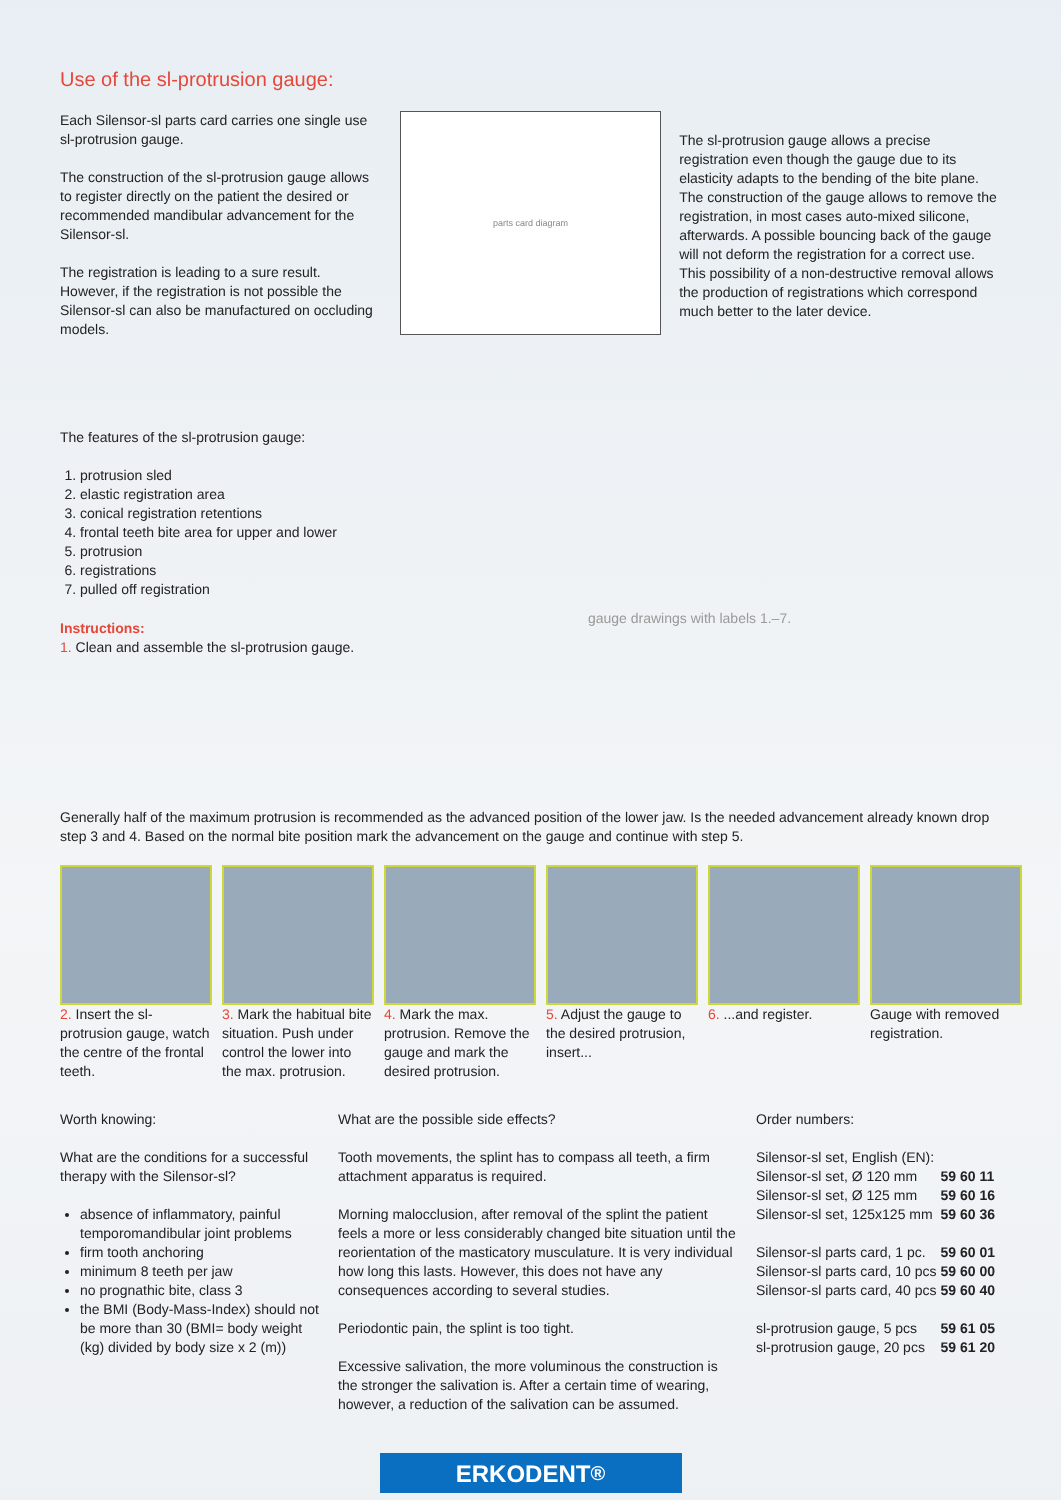Use of the sl-protrusion gauge:
Each Silensor-sl parts card carries one single use sl-protrusion gauge.
The construction of the sl-protrusion gauge allows to register directly on the patient the desired or recommended mandibular advancement for the Silensor-sl.
The registration is leading to a sure result. However, if the registration is not possible the Silensor-sl can also be manufactured on occluding models.
parts card diagram
The sl-protrusion gauge allows a precise registration even though the gauge due to its elasticity adapts to the bending of the bite plane. The construction of the gauge allows to remove the registration, in most cases auto-mixed silicone, afterwards. A possible bouncing back of the gauge will not deform the registration for a correct use. This possibility of a non-destructive removal allows the production of registrations which correspond much better to the later device.
The features of the sl-protrusion gauge:
1. protrusion sled
2. elastic registration area
3. conical registration retentions
4. frontal teeth bite area for upper and lower
5. protrusion
6. registrations
7. pulled off registration
Instructions:
1. Clean and assemble the sl-protrusion gauge.
gauge drawings with labels 1.–7.
Generally half of the maximum protrusion is recommended as the advanced position of the lower jaw. Is the needed advancement already known drop step 3 and 4. Based on the normal bite position mark the advancement on the gauge and continue with step 5.
2. Insert the sl-protrusion gauge, watch the centre of the frontal teeth.
3. Mark the habitual bite situation. Push under control the lower into the max. protrusion.
4. Mark the max. protrusion. Remove the gauge and mark the desired protrusion.
5. Adjust the gauge to the desired protrusion, insert...
6. ...and register. Gauge with removed registration.
Worth knowing:
What are the conditions for a successful therapy with the Silensor-sl?
absence of inflammatory, painful temporomandibular joint problems
firm tooth anchoring
minimum 8 teeth per jaw
no prognathic bite, class 3
the BMI (Body-Mass-Index) should not be more than 30 (BMI= body weight (kg) divided by body size x 2 (m))
What are the possible side effects?
Tooth movements, the splint has to compass all teeth, a firm attachment apparatus is required.
Morning malocclusion, after removal of the splint the patient feels a more or less considerably changed bite situation until the reorientation of the masticatory musculature. It is very individual how long this lasts. However, this does not have any consequences according to several studies.
Periodontic pain, the splint is too tight.
Excessive salivation, the more voluminous the construction is the stronger the salivation is. After a certain time of wearing, however, a reduction of the salivation can be assumed.
Order numbers:
| Silensor-sl set, English (EN): | |
| Silensor-sl set, Ø 120 mm | 59 60 11 |
| Silensor-sl set, Ø 125 mm | 59 60 16 |
| Silensor-sl set, 125x125 mm | 59 60 36 |
| Silensor-sl parts card, 1 pc. | 59 60 01 |
| Silensor-sl parts card, 10 pcs | 59 60 00 |
| Silensor-sl parts card, 40 pcs | 59 60 40 |
| sl-protrusion gauge, 5 pcs | 59 61 05 |
| sl-protrusion gauge, 20 pcs | 59 61 20 |
ERKODENT<sup>®</sup>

--------------------

Task goal -> Return each line in the records that holds the string "advancement".

Expected output ->
The construction of the sl-protrusion gauge allows to register directly on the patient the desired or recommended mandibular advancement for the Silensor-sl.
Generally half of the maximum protrusion is recommended as the advanced position of the lower jaw. Is the needed advancement already known drop step 3 and 4. Based on the normal bite position mark the advancement on the gauge and continue with step 5.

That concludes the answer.